• EXERCISE DIRECTIONS
Repeat the material below. Keep every line exactly as written.

[[ GIVEN DATA, beginning ]]

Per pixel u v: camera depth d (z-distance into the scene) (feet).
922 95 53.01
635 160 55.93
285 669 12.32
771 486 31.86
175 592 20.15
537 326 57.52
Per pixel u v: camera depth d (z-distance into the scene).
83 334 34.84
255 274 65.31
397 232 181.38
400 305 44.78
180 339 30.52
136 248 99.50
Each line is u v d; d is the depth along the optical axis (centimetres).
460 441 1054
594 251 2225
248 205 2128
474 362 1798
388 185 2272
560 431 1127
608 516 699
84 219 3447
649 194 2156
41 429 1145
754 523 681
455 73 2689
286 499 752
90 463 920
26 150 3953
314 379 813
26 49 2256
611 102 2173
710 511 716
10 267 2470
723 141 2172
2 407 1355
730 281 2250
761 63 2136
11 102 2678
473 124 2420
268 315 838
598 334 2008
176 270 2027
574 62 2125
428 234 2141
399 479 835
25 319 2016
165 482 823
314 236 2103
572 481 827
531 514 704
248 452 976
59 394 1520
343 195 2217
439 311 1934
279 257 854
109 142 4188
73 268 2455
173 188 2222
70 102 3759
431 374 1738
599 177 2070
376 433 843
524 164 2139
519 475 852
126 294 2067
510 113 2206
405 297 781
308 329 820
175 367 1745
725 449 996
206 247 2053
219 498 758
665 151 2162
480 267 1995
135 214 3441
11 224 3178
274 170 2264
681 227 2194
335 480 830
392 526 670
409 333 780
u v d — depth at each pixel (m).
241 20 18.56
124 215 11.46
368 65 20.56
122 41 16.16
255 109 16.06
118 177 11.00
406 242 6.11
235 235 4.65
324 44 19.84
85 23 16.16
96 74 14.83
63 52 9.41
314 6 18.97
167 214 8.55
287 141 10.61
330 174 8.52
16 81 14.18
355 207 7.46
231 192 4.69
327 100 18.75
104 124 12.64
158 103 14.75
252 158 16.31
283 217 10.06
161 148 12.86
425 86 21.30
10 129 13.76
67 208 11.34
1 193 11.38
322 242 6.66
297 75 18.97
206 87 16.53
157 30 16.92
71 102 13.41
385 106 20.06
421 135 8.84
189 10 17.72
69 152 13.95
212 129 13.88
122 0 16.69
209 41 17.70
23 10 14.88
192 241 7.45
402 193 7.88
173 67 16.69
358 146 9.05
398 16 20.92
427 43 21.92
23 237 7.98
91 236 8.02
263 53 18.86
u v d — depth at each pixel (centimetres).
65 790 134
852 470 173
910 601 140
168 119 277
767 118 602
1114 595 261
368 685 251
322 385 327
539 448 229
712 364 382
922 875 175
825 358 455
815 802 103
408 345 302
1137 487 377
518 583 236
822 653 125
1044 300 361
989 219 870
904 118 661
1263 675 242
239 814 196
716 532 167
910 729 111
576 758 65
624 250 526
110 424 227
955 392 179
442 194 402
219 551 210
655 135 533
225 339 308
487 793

[[ GIVEN DATA, end ]]

• SOLUTION FOR THIS EXERCISE
Per pixel u v: camera depth d (z-distance into the scene) (feet).
922 95 53.01
635 160 55.93
285 669 12.32
771 486 31.86
175 592 20.15
537 326 57.52
Per pixel u v: camera depth d (z-distance into the scene).
83 334 34.84
255 274 65.31
397 232 181.38
400 305 44.78
180 339 30.52
136 248 99.50
Each line is u v d; d is the depth along the optical axis (centimetres).
460 441 1054
594 251 2225
248 205 2128
474 362 1798
388 185 2272
560 431 1127
608 516 699
84 219 3447
649 194 2156
41 429 1145
754 523 681
455 73 2689
286 499 752
90 463 920
26 150 3953
314 379 813
26 49 2256
611 102 2173
710 511 716
10 267 2470
723 141 2172
2 407 1355
730 281 2250
761 63 2136
11 102 2678
473 124 2420
268 315 838
598 334 2008
176 270 2027
574 62 2125
428 234 2141
399 479 835
25 319 2016
165 482 823
314 236 2103
572 481 827
531 514 704
248 452 976
59 394 1520
343 195 2217
439 311 1934
279 257 854
109 142 4188
73 268 2455
173 188 2222
70 102 3759
431 374 1738
599 177 2070
376 433 843
524 164 2139
519 475 852
126 294 2067
510 113 2206
405 297 781
308 329 820
175 367 1745
725 449 996
206 247 2053
219 498 758
665 151 2162
480 267 1995
135 214 3441
11 224 3178
274 170 2264
681 227 2194
335 480 830
392 526 670
409 333 780
u v d — depth at each pixel (m).
241 20 18.56
124 215 11.46
368 65 20.56
122 41 16.16
255 109 16.06
118 177 11.00
406 242 6.11
235 235 4.65
324 44 19.84
85 23 16.16
96 74 14.83
63 52 9.41
314 6 18.97
167 214 8.55
287 141 10.61
330 174 8.52
16 81 14.18
355 207 7.46
231 192 4.69
327 100 18.75
104 124 12.64
158 103 14.75
252 158 16.31
283 217 10.06
161 148 12.86
425 86 21.30
10 129 13.76
67 208 11.34
1 193 11.38
322 242 6.66
297 75 18.97
206 87 16.53
157 30 16.92
71 102 13.41
385 106 20.06
421 135 8.84
189 10 17.72
69 152 13.95
212 129 13.88
122 0 16.69
209 41 17.70
23 10 14.88
192 241 7.45
402 193 7.88
173 67 16.69
358 146 9.05
398 16 20.92
427 43 21.92
23 237 7.98
91 236 8.02
263 53 18.86
u v d — depth at each pixel (centimetres).
65 790 134
852 470 173
910 601 140
168 119 277
767 118 602
1114 595 261
368 685 251
322 385 327
539 448 229
712 364 382
922 875 175
825 358 455
815 802 103
408 345 302
1137 487 377
518 583 236
822 653 125
1044 300 361
989 219 870
904 118 661
1263 675 242
239 814 196
716 532 167
910 729 111
576 758 65
624 250 526
110 424 227
955 392 179
442 194 402
219 551 210
655 135 533
225 339 308
487 793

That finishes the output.